When Nissan showed off the largely unchanged 2016 Leaf, it offered a larger battery on its higher trims. Now, for 2017, it's making that battery standard across all trims, but it comes with a cost, albeit a smallish one.
Nissan now offers the 30-kWh battery as standard equipment across all three Leaf trims, which increases range from 84 miles to 107. It also increases the price. Whereas the 2016 Nissan Leaf S started at $29,010, its 2017 MSRP is $30,680. The battery itself is not larger, but rather, Nissan adjusted the battery's internals to provide for increased capacity.
The 24-kWh battery pack has been discontinued, a move that started in the 2016 model year.
Otherwise, the Leaf is largely unchanged. The electric motor still puts out 107 horsepower and 187 pound-feet of torque. The charge time is estimated at 6.6 hours with a Level 2 (240 volt) charger. It still looks weird. The shifter on the console still looks very weird.

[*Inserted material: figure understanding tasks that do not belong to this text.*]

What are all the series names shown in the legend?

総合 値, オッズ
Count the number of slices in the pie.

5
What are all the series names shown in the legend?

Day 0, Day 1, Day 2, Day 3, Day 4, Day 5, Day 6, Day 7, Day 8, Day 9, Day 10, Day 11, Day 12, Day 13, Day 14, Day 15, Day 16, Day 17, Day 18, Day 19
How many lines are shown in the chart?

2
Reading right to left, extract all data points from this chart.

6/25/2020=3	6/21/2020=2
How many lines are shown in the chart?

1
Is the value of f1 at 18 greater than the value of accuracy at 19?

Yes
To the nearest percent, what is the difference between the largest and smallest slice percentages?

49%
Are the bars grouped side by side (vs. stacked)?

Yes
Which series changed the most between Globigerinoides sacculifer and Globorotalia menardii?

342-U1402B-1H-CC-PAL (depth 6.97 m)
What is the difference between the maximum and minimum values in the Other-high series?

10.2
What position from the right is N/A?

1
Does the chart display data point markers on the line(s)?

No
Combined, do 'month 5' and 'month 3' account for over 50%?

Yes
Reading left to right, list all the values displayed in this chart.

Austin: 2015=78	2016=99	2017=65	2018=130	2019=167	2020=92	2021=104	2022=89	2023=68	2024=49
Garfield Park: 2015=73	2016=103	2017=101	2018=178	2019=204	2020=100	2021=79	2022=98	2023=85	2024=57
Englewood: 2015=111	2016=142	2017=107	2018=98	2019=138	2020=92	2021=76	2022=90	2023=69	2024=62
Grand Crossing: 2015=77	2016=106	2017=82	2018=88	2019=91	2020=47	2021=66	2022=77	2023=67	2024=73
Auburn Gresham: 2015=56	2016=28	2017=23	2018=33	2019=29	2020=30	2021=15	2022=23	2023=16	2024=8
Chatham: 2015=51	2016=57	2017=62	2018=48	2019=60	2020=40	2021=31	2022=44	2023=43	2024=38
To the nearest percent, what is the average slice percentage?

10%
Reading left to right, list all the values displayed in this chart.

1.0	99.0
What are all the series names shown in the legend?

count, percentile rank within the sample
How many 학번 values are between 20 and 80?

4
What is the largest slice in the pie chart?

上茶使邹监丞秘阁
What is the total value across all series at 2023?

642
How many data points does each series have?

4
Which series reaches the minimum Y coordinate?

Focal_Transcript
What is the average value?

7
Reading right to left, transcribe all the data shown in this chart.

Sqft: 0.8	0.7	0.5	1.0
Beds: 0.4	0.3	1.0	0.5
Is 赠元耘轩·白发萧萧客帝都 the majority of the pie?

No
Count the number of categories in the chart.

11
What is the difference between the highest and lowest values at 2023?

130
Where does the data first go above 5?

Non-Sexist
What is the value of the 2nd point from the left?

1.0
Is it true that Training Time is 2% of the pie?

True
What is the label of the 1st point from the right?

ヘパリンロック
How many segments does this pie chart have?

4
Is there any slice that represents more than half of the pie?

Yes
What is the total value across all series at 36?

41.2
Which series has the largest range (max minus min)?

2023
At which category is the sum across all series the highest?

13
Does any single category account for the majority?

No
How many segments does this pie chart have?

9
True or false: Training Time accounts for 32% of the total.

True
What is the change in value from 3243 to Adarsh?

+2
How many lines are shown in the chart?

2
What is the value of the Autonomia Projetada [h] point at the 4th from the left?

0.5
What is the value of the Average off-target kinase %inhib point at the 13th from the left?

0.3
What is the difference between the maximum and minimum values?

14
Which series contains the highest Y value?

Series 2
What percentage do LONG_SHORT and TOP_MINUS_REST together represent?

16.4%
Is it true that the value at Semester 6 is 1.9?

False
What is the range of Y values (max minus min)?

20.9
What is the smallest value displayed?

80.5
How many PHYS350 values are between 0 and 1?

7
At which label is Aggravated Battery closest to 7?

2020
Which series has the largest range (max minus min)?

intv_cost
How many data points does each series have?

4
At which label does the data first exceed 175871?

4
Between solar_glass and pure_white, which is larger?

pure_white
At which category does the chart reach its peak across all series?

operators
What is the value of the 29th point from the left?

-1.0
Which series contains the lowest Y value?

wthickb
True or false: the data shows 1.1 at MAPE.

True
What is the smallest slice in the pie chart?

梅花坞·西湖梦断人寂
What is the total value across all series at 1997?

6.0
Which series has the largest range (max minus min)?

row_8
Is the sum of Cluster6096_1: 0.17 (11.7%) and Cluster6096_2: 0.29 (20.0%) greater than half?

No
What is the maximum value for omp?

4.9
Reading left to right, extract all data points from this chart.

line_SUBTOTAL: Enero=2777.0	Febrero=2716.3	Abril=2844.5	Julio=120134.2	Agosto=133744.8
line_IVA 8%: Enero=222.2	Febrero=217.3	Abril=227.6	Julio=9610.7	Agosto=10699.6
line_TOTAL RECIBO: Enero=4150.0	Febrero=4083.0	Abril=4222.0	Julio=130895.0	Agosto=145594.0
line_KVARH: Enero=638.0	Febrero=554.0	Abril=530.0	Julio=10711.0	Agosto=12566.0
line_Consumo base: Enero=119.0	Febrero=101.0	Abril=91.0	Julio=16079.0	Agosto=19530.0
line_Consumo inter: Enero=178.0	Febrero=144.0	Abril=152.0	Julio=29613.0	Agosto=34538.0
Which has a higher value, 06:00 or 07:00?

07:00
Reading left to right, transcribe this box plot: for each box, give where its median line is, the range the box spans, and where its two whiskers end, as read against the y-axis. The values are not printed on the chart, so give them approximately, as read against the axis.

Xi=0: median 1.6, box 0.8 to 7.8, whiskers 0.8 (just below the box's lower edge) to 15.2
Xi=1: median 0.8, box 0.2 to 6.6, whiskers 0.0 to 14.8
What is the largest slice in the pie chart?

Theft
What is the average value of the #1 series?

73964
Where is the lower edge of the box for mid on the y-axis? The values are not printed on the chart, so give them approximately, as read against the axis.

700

If you opt for the higher SV ($34,200) or SL ($36,790) trims, you'll get Nissan's touchscreen navigation system with a 7-inch screen. You also get the NissanConnect EV system, which requires a free subscription. That allows you to access the vehicle remotely, monitoring charge state and managing the charging itself. You can also pre-condition the cabin to be nice and toasty when you're ready to depart.
When we drove theearlier this year, we enjoyed its nimble handling and flat torque curve. Sadly, the car is a bit behind the times when it comes to active and passive safety systems, with its only true standout feature being Around View Monitor, which provides a top-down look at the area around the car.